The Study of Man: Toward Intellectual Teamwork
More than five years have elapsed since the organization of the Conference on Science, Philosophy and Religion in Their Relation to the Democratic Way of Life. The idea of the Conference was conceived by nine scholars who met not long after the Second World War broke out to consider the crisis of their time. They were President Henry Sloane Coffin, Union Theological Seminary; Professor Arthur H. Compton, Chicago University; President Louis Finkelstein, Jewish Theological Seminary; Dean Hughell Fosbroke, General Theological Seminary; Professor Frederick C. Grant, Union Theological Seminary; Professor Harold D. Lasswell, Washington School of Psychiatry; President John A. Mackay, Princeton Theological Seminary; Professor Alexander Marx, Jewish Theological Seminary; Doctor Anton C. Pegis, Fordham University; and Professor Harlow Shapley, Harvard Observatory.
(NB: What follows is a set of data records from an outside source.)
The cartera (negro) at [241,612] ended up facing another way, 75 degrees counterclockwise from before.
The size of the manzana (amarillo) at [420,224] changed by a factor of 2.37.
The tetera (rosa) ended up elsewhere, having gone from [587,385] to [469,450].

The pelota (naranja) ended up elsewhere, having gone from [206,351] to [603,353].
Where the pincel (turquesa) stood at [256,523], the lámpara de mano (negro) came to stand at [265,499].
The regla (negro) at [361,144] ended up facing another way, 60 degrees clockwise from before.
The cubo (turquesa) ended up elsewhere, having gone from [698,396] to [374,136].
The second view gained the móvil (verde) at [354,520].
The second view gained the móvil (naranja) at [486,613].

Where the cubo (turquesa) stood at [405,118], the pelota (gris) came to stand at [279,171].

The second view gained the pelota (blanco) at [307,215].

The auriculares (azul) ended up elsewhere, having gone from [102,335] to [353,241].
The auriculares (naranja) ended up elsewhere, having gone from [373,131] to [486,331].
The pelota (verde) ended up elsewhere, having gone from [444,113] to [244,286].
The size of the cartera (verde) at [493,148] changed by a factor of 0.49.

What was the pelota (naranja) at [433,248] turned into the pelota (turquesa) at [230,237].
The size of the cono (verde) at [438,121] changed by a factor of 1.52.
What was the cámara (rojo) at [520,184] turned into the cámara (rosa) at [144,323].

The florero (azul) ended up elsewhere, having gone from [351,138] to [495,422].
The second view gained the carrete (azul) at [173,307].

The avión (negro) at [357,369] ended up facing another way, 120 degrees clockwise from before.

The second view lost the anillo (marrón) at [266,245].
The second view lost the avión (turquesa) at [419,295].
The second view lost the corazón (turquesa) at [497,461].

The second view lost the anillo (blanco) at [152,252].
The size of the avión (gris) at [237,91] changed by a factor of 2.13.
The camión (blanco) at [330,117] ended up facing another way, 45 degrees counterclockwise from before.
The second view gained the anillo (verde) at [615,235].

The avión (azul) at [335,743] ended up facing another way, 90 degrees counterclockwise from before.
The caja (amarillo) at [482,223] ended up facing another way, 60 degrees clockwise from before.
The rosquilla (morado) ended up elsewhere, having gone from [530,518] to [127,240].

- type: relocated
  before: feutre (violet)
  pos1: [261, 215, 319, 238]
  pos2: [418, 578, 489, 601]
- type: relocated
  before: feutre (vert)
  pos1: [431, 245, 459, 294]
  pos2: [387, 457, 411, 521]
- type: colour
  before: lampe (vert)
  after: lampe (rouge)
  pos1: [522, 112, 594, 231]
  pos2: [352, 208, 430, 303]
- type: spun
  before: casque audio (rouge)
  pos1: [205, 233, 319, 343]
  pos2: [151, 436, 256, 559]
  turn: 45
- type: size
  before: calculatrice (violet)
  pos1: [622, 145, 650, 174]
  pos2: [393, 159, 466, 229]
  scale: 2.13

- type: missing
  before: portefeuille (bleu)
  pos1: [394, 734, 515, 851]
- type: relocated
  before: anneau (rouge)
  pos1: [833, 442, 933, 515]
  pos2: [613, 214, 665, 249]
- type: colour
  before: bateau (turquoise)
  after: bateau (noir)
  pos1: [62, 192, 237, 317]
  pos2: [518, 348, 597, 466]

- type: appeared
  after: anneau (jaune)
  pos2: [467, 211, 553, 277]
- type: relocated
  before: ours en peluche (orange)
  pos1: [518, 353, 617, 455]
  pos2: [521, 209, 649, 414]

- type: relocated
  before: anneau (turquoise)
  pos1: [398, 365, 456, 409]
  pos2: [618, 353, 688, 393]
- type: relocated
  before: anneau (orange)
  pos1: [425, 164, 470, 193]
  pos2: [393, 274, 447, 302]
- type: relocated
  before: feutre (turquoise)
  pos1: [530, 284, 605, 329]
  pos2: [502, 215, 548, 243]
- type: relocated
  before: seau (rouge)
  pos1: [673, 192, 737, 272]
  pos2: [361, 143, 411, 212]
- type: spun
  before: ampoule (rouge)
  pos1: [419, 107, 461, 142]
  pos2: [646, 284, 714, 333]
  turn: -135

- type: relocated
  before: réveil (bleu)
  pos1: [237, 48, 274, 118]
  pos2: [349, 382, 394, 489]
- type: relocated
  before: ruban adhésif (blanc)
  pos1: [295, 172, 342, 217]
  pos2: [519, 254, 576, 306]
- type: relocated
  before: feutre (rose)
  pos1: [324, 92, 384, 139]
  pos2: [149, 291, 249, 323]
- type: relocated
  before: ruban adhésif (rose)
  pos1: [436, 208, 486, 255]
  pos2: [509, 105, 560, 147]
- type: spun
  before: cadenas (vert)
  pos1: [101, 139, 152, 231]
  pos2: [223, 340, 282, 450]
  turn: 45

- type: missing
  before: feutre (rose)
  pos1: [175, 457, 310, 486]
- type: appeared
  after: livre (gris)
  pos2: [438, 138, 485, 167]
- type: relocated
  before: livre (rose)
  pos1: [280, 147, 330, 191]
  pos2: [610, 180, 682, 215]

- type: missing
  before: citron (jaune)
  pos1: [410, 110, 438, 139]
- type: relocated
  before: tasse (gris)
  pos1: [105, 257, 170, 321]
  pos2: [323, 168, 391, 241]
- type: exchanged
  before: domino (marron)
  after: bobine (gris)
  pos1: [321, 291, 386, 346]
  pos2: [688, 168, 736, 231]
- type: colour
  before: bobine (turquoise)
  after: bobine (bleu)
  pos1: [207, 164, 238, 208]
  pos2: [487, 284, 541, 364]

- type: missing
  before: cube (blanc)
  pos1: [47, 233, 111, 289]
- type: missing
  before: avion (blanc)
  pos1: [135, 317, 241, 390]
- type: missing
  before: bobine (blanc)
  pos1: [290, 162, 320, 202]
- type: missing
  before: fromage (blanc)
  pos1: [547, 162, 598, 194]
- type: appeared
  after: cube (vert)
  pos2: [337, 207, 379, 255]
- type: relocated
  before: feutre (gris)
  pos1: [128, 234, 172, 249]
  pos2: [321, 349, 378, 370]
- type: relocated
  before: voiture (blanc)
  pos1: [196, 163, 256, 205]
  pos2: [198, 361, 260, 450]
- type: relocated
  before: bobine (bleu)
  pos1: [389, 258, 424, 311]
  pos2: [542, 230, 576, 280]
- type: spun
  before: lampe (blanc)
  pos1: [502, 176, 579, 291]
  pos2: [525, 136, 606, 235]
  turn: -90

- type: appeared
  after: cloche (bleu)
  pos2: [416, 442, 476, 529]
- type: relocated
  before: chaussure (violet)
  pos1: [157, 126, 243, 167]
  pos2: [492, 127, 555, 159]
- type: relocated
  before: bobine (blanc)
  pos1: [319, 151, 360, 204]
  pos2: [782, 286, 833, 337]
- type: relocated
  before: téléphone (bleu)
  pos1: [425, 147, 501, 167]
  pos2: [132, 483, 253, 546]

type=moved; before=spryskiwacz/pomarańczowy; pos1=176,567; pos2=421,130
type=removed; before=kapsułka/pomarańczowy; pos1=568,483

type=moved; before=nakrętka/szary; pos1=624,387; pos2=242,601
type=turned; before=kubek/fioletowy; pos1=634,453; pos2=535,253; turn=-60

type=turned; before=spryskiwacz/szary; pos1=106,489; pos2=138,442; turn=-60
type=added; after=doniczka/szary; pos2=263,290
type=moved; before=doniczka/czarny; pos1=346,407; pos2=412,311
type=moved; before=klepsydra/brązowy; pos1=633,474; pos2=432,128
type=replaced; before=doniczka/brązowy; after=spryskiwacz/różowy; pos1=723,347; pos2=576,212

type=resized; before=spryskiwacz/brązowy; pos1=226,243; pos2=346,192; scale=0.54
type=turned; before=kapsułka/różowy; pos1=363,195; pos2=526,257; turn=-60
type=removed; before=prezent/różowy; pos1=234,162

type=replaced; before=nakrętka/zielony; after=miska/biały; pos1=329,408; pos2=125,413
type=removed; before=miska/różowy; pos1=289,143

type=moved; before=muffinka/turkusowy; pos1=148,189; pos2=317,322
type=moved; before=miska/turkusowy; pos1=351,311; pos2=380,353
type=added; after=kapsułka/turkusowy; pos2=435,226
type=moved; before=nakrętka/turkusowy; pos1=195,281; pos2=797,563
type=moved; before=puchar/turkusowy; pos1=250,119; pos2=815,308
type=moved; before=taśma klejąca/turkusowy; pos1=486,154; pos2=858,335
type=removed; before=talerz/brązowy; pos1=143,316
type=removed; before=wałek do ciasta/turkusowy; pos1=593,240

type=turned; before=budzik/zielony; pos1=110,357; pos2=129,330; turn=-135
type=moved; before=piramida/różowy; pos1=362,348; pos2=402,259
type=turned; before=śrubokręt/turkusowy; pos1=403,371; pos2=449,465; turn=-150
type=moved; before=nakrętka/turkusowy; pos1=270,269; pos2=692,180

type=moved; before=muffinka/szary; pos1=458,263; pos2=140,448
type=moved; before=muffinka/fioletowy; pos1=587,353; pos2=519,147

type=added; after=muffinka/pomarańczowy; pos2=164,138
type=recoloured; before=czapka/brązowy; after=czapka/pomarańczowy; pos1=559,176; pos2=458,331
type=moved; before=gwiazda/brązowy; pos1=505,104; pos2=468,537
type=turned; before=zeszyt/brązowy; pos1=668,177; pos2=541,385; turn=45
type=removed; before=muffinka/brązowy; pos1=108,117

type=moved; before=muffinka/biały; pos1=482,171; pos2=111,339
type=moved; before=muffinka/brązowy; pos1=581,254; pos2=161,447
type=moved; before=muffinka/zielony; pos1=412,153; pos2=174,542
By the fall of 1940, seventy other scholars from the various arts and sciences rallied to the project and the first official call for a national meeting was issued in their name.
Since its inception the Conference has received wide support in both academic and lay communities. Its meetings have been well attended and extensively publicized, and its proceedings reviewed with care. And with good reason. For the problems involved in the organization of the Conference are of general interest, both in themselves and in their bearing upon the strategy of cooperation in behalf of common objectives among groups of varying religious and philosophical belief, a type of cooperation that will be of increasing importance in the years before us. The papers and speeches delivered under the auspices of the Conference fill five volumes, with a sixth in preparation, and each one more massive than its predecessors. To date, approximately 3500 pages of its deliberations have appeared, running close to two million words.